4. Leverage FOMO, scarcity, & urgency
If you want higher open rates, this is the way to do it.
FOMO is the fear of missing out, and you can create that feeling by combining an adjective like “new,” “best-selling,” or “top-rated” with either urgency or scarcity elements.
Urgency is the rush to buy something now—like a sale only lasting 24 hours.
Scarcity is the impression (real or not) that there’s a limited resource that won’t be around long or that it’s your last chance to purchase.
Urgency and scarcity work well together (e.g., the sale is only today, so I need to act fast before the product is gone)—to create FOMO.
You can also use exclusivity (like “members only”) to really hammer these points in while building loyalty.
5. AVOID ALL CAPS
Good email subject lines have strong enough copy to work on their own; they don’t rely on SCREAMING AT READERS to get results.
All caps can feel spammy and, honestly, a little overwhelming.
Skip this tactic.
6. Keep it short
Email marketing campaigns must be optimized for mobile devices.
That’s crucial since 81% of emails today are opened on mobile devices.
As a result, the best thing you can do is to keep the subject line short and to the point, using formatting like periods or em dashes to break them up if needed.

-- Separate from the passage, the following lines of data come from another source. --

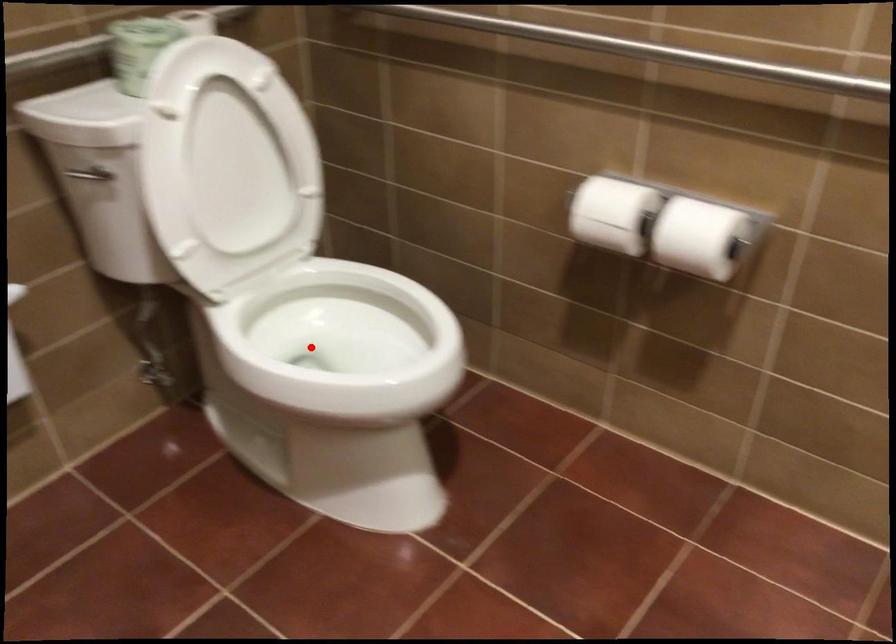
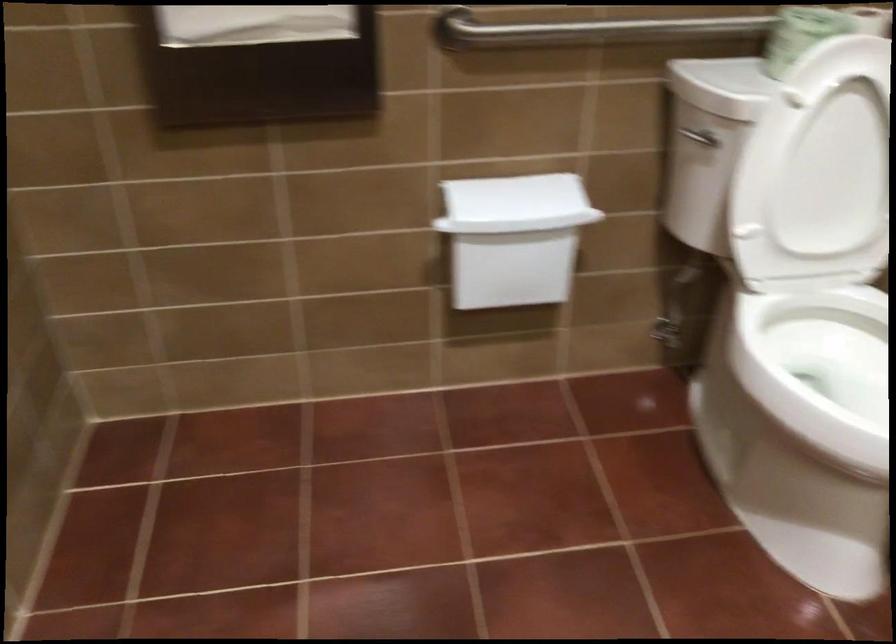
Locate, in the second image, the point that corresponds to the highlighted location in the first image.

(819, 368)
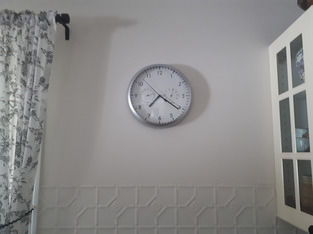
Locate an element on the screen. This screenshot has height=234, width=313. minute hand on the clock is located at coordinates (168, 102).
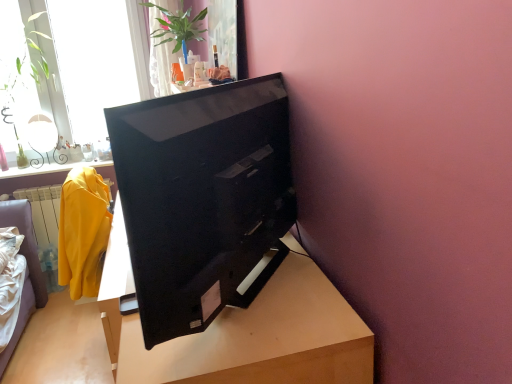
Question: Considering the relative positions of wooden table at center and transparent glass window at upper left in the image provided, is wooden table at center to the right of transparent glass window at upper left from the viewer's perspective?

Choices:
 (A) no
 (B) yes

Answer: (B)

Question: Is wooden table at center bigger than transparent glass window at upper left?

Choices:
 (A) no
 (B) yes

Answer: (B)

Question: Are wooden table at center and transparent glass window at upper left beside each other?

Choices:
 (A) no
 (B) yes

Answer: (A)

Question: Is wooden table at center thinner than transparent glass window at upper left?

Choices:
 (A) no
 (B) yes

Answer: (A)

Question: From a real-world perspective, is wooden table at center located higher than transparent glass window at upper left?

Choices:
 (A) no
 (B) yes

Answer: (A)

Question: Relative to wooden table at center, is black glossy television at center in front or behind?

Choices:
 (A) behind
 (B) front

Answer: (B)

Question: In the image, is black glossy television at center on the left side or the right side of wooden table at center?

Choices:
 (A) right
 (B) left

Answer: (A)

Question: Looking at the image, does black glossy television at center seem bigger or smaller compared to wooden table at center?

Choices:
 (A) big
 (B) small

Answer: (B)

Question: Considering the positions of point (269, 187) and point (253, 380), is point (269, 187) closer or farther from the camera than point (253, 380)?

Choices:
 (A) farther
 (B) closer

Answer: (A)

Question: In the image, is transparent glass window at upper left positioned in front of or behind black glossy television at center?

Choices:
 (A) front
 (B) behind

Answer: (B)

Question: Is transparent glass window at upper left wider or thinner than black glossy television at center?

Choices:
 (A) thin
 (B) wide

Answer: (A)

Question: Visually, is transparent glass window at upper left positioned to the left or to the right of black glossy television at center?

Choices:
 (A) left
 (B) right

Answer: (A)

Question: Looking at the image, does transparent glass window at upper left seem bigger or smaller compared to black glossy television at center?

Choices:
 (A) small
 (B) big

Answer: (B)

Question: Is black glossy television at center taller or shorter than green glossy plant at upper center?

Choices:
 (A) short
 (B) tall

Answer: (A)

Question: From a real-world perspective, is black glossy television at center above or below green glossy plant at upper center?

Choices:
 (A) below
 (B) above

Answer: (A)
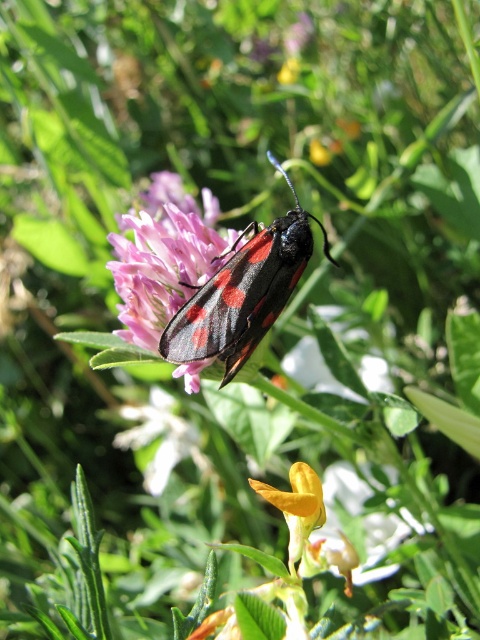
You are an entomologist observing a moth and a flower in a garden. You notice the matte black moth at center and the smooth yellow flower at center. Based on their positions, which one is located to the left?

The matte black moth at center is to the left of the smooth yellow flower at center.

You are an entomologist observing the scene. You notice the matte black moth at center and the smooth yellow flower at center. Which object is positioned closer to your viewpoint?

The matte black moth at center is closer to the viewer than the smooth yellow flower at center.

Stick to a max of 8 or 9 simple words (leave the SAT vocab out of it 99% of the time), and include no more than 60 characters max.
7. Experiment with emojis
Want to come up with catchy email subject lines that stand out? Emojis can be a good way to go. 😄
Not every brand or every subject line needs to use emoticons, but they can go a long way to reinforce your messages.
Whether it’s a flower business adding a rose emoji next to an announcement for Valentine’s day or a siren to “alert” users to new products like the example below, this is a good way to create different subject lines that feel unique.
The email subject line mistakes to avoid
Want to make sure your emails are getting the open rates and click-through rates they deserve? Take care to avoid these common email subject line mistakes that can derail your efforts:
- Using “RE: URGENT” email subject lines when you aren’t replying to anything and when it’s not urgent. It just ends up annoying readers and can get you unsubscribed from quickly.
- Trying too hard to be funny and crossing the line into being mean. Sounds unbelievable, but I’ve seen brands try to be witty or edgy and they come across like mean girls from high school. Snarkiness should only be used by a skilled copywriter and only for some brands.
- Failing to split test. There are plenty of tools out there that let you split test different elements of your email campaigns, including the subject copy.
ActiveCampaign is a good one and Mailchimp is another, but many email marketing software offers automation-based A/B testing that makes the process easy.
Final thoughts on email subject lines
Email marketing and subject lines can have a huge impact on your brand’s relationship with its customers and its overall revenue, so it’s important to take the time to get it right.
You can’t excel if your email open rates are abysmal because of weak subject lines.
If you’re struggling with email subject lines, make sure you’re A/B testing different options to see what your specific audience responds to most and optimize accordingly.
Know that you can always get support from agencies or copywriters skilled in the area.